Foto: Bild: m.a.r.c. / flickr (CC BY-SA 2.0) - Montage: unzensuriert.at
Todesstoß für Türkei-Tourismus

Letzten Donnerstag verlautbarte ein türkisches Gericht die Sperre der niederländischen Buchungs-Plattform booking.com mit der Begründung „unfairer Wettbewerb“. Nun folgen einzelne Hoteliers mit einem Boykott deutscher und niederländischer Gäste, wie focus.de berichtet. Ganz im Sinne der europafeindlichen Politik ihres Präsidenten Recep Tayyip Erdogan läuft man am Bosporus nun allerdings Gefahr, dem einträglichsten Wirtschaftszweig des Landes den Todesstoß zu versetzten.

Bereits 2016 drastischer Buchungsrückgang

Einstmals galt die Tourismusbranche in der Türkei als einer der Eckpfeiler der Wirtschaft des Landes. Als eine der größten Devisenquellen hatte sie auch einen besonderen Stellenwert in der Wohlstandsentwicklung der Türkei.

2015 trug der Tourismus 13 Prozent zum Bruttoinlandsprodukt des Landes bei. Noch 2008 stellte die Bundesrepublik Deutschland die größte nationale Gruppe der Türkei-Touristen mit rund 4,4 Millionen Gästen pro Jahr.  Bedingt durch zunehmende Terroranschläge und autokratische Gebärden von Präsident Erdogan ging die Zahl ausländischer Touristen in den ersten neun Monaten 2016 bereits um ein Drittel zurück.

Endgültige Tourismusflaute durch regimetreue Hoteliers?

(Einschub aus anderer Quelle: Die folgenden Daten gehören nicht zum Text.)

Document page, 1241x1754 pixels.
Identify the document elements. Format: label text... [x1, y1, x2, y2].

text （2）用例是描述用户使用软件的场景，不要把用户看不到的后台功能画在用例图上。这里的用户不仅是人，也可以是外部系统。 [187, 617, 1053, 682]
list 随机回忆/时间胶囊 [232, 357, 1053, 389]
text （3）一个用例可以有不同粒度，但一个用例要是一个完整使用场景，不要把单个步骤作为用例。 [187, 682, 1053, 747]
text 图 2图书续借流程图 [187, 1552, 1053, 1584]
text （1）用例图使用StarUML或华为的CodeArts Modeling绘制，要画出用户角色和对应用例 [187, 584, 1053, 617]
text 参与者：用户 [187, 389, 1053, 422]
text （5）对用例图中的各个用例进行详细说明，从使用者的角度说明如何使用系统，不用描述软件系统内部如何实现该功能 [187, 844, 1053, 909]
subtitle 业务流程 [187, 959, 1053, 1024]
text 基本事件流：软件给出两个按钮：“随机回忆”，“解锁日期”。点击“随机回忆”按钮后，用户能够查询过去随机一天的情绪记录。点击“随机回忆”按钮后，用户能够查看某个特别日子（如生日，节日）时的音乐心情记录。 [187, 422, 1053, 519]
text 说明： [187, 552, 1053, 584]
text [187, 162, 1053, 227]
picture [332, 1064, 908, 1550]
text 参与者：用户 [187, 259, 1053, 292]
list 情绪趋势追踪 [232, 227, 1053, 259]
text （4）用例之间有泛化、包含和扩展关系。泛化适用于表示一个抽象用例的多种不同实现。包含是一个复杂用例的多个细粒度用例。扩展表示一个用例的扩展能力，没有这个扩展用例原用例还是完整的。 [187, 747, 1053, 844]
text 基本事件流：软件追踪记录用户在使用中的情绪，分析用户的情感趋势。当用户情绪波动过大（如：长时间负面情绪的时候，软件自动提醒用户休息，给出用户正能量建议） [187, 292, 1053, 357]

Ein ostanatolischer Hotelier übt sich nun in vorauseilendem Gehorsam gegenüber dem Präsidenten und plakatiert an seinem Hotelportal, dass deutsche und niederländische Gäste in seinem Hotel nicht bleiben könnten. In englischer und türkischer Sprache hat er die Gäste-Information an den Scheiben seines Hotels weithin sichtbar angebracht, wie von verschiedenen türkischen Medien berichtet wird.

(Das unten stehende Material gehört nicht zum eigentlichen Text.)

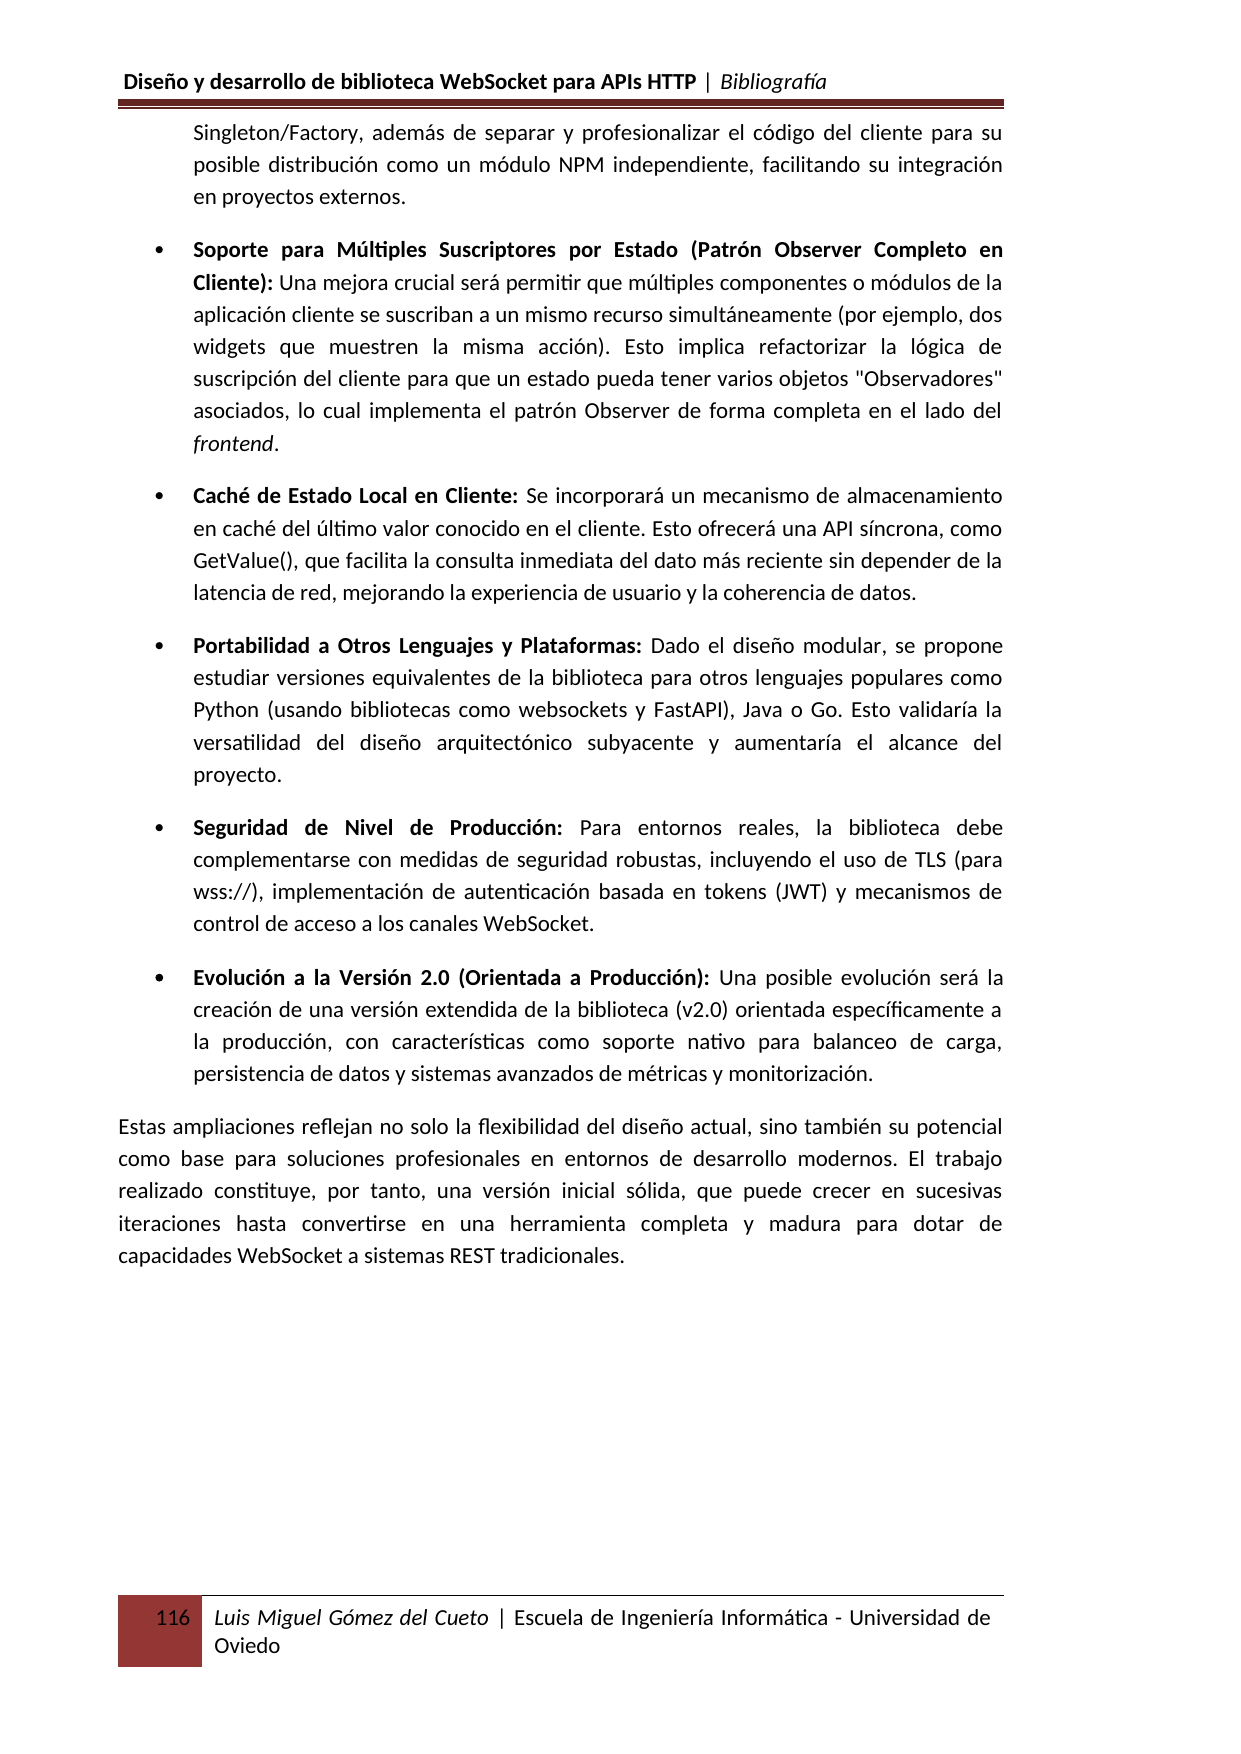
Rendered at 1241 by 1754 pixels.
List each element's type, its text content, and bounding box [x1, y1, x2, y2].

list Evolución a la Versión 2.0 (Orientada a Producción): Una posible evolución será la creación de una versión extendida de la biblioteca (v2.0) orientada específicamente a la producción, con características como soporte nativo para balanceo de carga, persistencia de datos y sistemas avanzados de métricas y monitorización. [156, 963, 1004, 1087]
text Estas ampliaciones reflejan no solo la flexibilidad del diseño actual, sino también su potencial como base para soluciones profesionales en entornos de desarrollo modernos. El trabajo realizado constituye, por tanto, una versión inicial sólida, que puede crecer en sucesivas iteraciones hasta convertirse en una herramienta completa y madura para dotar de capacidades WebSocket a sistemas REST tradicionales. [118, 1112, 1004, 1269]
list Soporte para Múltiples Suscriptores por Estado (Patrón Observer Completo en Cliente): Una mejora crucial será permitir que múltiples componentes o módulos de la aplicación cliente se suscriban a un mismo recurso simultáneamente (por ejemplo, dos widgets que muestren la misma acción). Esto implica refactorizar la lógica de suscripción del cliente para que un estado pueda tener varios objetos "Observadores" asociados, lo cual implementa el patrón Observer de forma completa en el lado del frontend. [156, 236, 1004, 457]
list Maduración y Distribución de la Biblioteca Cliente (WSLibrary): Si bien la funcionalidad ya está encapsulada en las clases WSLibrary.WebSocketSubscription y WSLibrary.WebSocketSubscriptionManager, la ampliación consistiría en terminar de madurar esta arquitectura. Esto incluye consolidar la implementación completa del patrón RAII (Resource Acquisition Is Initialization) y el diseño interno del Singleton/Factory, además de separar y profesionalizar el código del cliente para su posible distribución como un módulo NPM independiente, facilitando su integración en proyectos externos. [156, 118, 1004, 211]
list Portabilidad a Otros Lenguajes y Plataformas: Dado el diseño modular, se propone estudiar versiones equivalentes de la biblioteca para otros lenguajes populares como Python (usando bibliotecas como websockets y FastAPI), Java o Go. Esto validaría la versatilidad del diseño arquitectónico subyacente y aumentaría el alcance del proyecto. [156, 631, 1004, 788]
list Seguridad de Nivel de Producción: Para entornos reales, la biblioteca debe complementarse con medidas de seguridad robustas, incluyendo el uso de TLS (para wss://), implementación de autenticación basada en tokens (JWT) y mecanismos de control de acceso a los canales WebSocket. [156, 813, 1004, 938]
list Caché de Estado Local en Cliente: Se incorporará un mecanismo de almacenamiento en caché del último valor conocido en el cliente. Esto ofrecerá una API síncrona, como GetValue(), que facilita la consulta inmediata del dato más reciente sin depender de la latencia de red, mejorando la experiencia de usuario y la coherencia de datos. [156, 482, 1004, 606]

Scheinbar aus Protest gegen das Verbot türkischer Wahlauftritte in diesen europäischen Ländern greift er nun beherzt zur „Selbstjustiz“. Ein Hotel-Mitarbeiter äußerte sich gegenüber der Bild Zeitung dahingehend, dass dies alles nicht so gemeint gewesen und die Medien-Berichterstattung diesbezüglich übertrieben sei.

Derlei Aktionen werden, wie auch immer diese gemeint sein mögen, in der momentanen türkischen Tourismusflaute dennoch wenig hilfreich sein.